I first visited al-Khadra in October 2003, when a police station near a mosque with a green dome had been attacked by a suicide bomber, killing three policemen and wounding nine. I walked over broken rubble to talk to shaken policemen who survived. They were barricading off the street in front of their station, and it has remained closed to this day. But while the barricades may stop suicide bombers, insurgents have repeatedly attacked with mortars and rocket-propelled grenades.
Al-Khadra was predisposed to favor armed resistance to the US. Many of its people had worked for the old regime–under Saddam Hussein, when the district was 80 percent Sunni and 20 percent Shia, several senior leaders of the Baath party lived in al-Khadra. Sunni inhabitants often came from the great tribes of western Iraq, such as the al-Dulaimi, al-Rawi and al-Hadithi, who are at the heart of the insurgency.
US vehicles often used the important roads leading through al-Khadra, and as often came under attack. The most common weapon was the roadside mine, frequently consisting of several heavy artillery shells wired together. This was planted either in the road or among the piles of trash that lie all over al-Khadra. The insurgents, realizing the usefulness of garbage for concealing mines, discouraged trash collectors by simply shooting two of them dead.
The men who detonated the mines became expert at timing them to explode when US patrols were passing. Once I went to a house on the edge of al-Khadra, facing a highway on which a US Humvee had just been blown up.
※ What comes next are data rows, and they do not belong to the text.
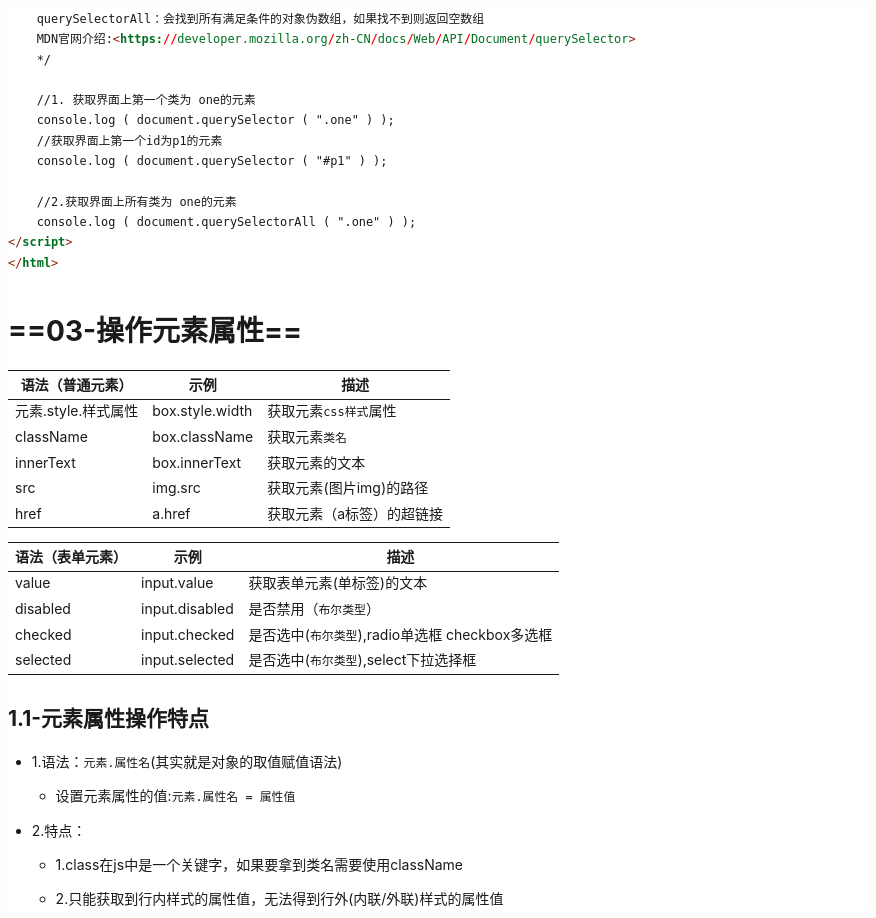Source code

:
 ```html
    querySelectorAll：会找到所有满足条件的对象伪数组，如果找不到则返回空数组
    MDN官网介绍:<https://developer.mozilla.org/zh-CN/docs/Web/API/Document/querySelector>
    */

    //1. 获取界面上第一个类为 one的元素
    console.log ( document.querySelector ( ".one" ) );
    //获取界面上第一个id为p1的元素
    console.log ( document.querySelector ( "#p1" ) );

    //2.获取界面上所有类为 one的元素
    console.log ( document.querySelectorAll ( ".one" ) );
</script>
</html>
```



# ==03-操作元素属性==

| 语法（普通元素）    | 示例            | 描述                      |
| ------------------- | --------------- | ------------------------- |
| 元素.style.样式属性 | box.style.width | 获取元素`css样式`属性     |
| className           | box.className   | 获取元素`类名`            |
| innerText           | box.innerText   | 获取元素的文本            |
| src                 | img.src         | 获取元素(图片img)的路径   |
| href                | a.href          | 获取元素（a标签）的超链接 |

| 语法（表单元素） | 示例           | 描述                                             |
| ---------------- | -------------- | ------------------------------------------------ |
| value            | input.value    | 获取表单元素(单标签)的文本                       |
| disabled         | input.disabled | 是否禁用（`布尔类型`）                           |
| checked          | input.checked  | 是否选中(`布尔类型`),radio单选框  checkbox多选框 |
| selected         | input.selected | 是否选中(`布尔类型`),select下拉选择框            |



## 1.1-元素属性操作特点



* 1.语法：`元素.属性名`(其实就是对象的取值赋值语法)
  * 设置元素属性的值:`元素.属性名 = 属性值`

* 2.特点：

  * 1.class在js中是一个关键字，如果要拿到类名需要使用className

  * 2.只能获取到行内样式的属性值，无法得到行外(内联/外联)样式的属性值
The heavy machine gunner had been killed and his gun, its barrel twisted sideways by the blast, had been hurled 40 yards onto the roof of the house.
In February 2006, when the Shia al-Askari shrine in Samarra was blown up, there was a pogrom of Sunni in Baghdad. Many survivors moved into al-Khadra, and at the same time the Shia were driven out. "Some were threatened; many just fled," said a resident. "Now, if a Shia is found here, he is killed." The insurgents who took over were preferred to Iraqi government forces, and deemed essential in case of an attack by Shia militias like the Mahdi Army.
How would the people of al-Khadra react if US troops and Iraqi security forces launched an offensive? Probably some of the insurgents would fight to the last, but others would fade away, using classic guerrilla tactics. "Searches we could accept, and maybe the presence of Americans and Iraqi army," said Ismail, "but not mass arrests or the use of the police commandos. If this happens, we will resist."